Regular followers will know that most years I share the joy of Autumn here and this year is no exception…. I’m told that Autumn is late this year and many trees are hanging on to their summer foliage. This may mean that colours will change and leaves drop very quickly, especially if we get windy weather at the same time. It’s a wonderful time for photography if you keep your eyes peeled.
Sizergh Castle Gardens Visit
Somewhere that is always nice to visit but especially so in Autumn, is Sizergh Castle near Kendal.
The grounds are well worth exploring on a nice day and with your camera, there is no better a place to start than the lake. If there is a nice sky and it’s not breezy, you get lovely reflections, especially from the far side.
The rustic gardens are well known for shrubs and small trees, especially the delightful Japanese Maples.
When you are out and about with your camera at this time of year, don’t just admire the leaves on the trees. Under your feet you will often find a carpet of colourful leaves. The Japanese Maples have beautiful leaves in terms of shape and colour.
Not for wanting to repeat previous photography tips, set your camera to ‘portrait’ mode or adjust the aperture to it’s widest setting (eg f4), if we’re getting technical and you have a DSLR. This will allow you to blur the background and make your chosen leaf or leaves stand out from the background. Without which you are likely to loose the drama of the colour and shapes in a busy mish-mash.
Don’t forget that there are plenty of late flowering plants to snap too. One of my particular favourites for late summer into autumn are fuchsias. They are especially photogenic, as close-up they look so delicate and colourful. And of course the colours vary from white to pale pink and deep red and purples.
As part of my visit to Sizergh recently I went on a bit of a hike. There are several very pleasant marked walks from the car park. There is always time for a bit of nonsense and when I found this hollow tree trunk with a hole in it, I couldn’t resist!
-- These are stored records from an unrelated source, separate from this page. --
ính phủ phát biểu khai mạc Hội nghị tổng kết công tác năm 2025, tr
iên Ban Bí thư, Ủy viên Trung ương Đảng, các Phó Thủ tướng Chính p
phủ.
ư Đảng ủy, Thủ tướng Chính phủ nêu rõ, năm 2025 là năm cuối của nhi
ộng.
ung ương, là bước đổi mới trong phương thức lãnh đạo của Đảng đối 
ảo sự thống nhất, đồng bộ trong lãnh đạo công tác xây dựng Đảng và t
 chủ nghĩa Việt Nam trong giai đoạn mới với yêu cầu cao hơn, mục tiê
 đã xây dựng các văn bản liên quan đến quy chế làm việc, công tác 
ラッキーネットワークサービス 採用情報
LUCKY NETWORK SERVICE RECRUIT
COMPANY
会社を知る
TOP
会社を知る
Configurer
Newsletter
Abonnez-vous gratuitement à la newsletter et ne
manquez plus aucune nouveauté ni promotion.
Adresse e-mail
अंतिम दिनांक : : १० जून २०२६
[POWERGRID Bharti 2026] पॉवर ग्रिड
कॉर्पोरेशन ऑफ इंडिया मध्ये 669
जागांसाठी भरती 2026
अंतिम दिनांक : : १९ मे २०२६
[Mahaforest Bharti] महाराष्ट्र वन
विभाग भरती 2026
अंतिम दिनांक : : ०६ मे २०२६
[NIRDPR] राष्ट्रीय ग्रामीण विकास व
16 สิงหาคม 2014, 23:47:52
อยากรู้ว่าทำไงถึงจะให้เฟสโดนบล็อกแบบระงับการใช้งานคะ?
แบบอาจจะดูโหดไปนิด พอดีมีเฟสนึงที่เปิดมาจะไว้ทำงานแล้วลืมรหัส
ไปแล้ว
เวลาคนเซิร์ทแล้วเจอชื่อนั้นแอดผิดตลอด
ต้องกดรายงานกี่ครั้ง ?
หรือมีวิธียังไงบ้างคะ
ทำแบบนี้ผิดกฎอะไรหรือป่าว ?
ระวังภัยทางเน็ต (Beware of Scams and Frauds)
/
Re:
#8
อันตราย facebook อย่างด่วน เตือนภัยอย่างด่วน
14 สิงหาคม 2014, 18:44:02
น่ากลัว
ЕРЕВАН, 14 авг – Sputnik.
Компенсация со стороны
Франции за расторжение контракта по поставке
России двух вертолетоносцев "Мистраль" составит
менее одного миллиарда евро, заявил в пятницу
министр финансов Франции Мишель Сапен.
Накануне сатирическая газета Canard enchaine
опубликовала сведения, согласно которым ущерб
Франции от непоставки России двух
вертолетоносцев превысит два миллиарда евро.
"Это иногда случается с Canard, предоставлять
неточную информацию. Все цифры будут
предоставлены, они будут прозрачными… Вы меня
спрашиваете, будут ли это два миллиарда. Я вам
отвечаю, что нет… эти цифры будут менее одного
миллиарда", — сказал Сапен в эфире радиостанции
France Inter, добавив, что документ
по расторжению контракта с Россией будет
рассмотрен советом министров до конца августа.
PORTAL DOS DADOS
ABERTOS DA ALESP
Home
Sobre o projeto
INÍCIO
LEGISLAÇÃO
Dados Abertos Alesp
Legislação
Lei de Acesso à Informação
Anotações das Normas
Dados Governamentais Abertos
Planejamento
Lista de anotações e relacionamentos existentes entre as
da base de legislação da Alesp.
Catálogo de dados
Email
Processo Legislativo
Who wood, excuse the pun?!
Having left Sizergh and back in Lancaster, I noticed the abundance of horse chestnuts from the many trees in Ryelands Park. Have you ever looked closely at one though? They are very tactile but also are often beautifully marked.
In fact if you have a macro lens and good lighting (and a conker fresh out of it’s prickly casing) you may see wood grain that looks more like it’s Aunt Edith’s well-polished antique mahogany dining room table!
Lovely, isn’t it? Having never noticed before, I conclude that conkers are beautiful objects, at least they are for a while before drying out and shrivelling up, or being attached to a length of string and smashed!
To wrap up this little feature on autumn colours, I spotted I never knew I wanted a blueberry bush. When visiting the local garden centre, I just loved the colour the leaves turn at this time of year!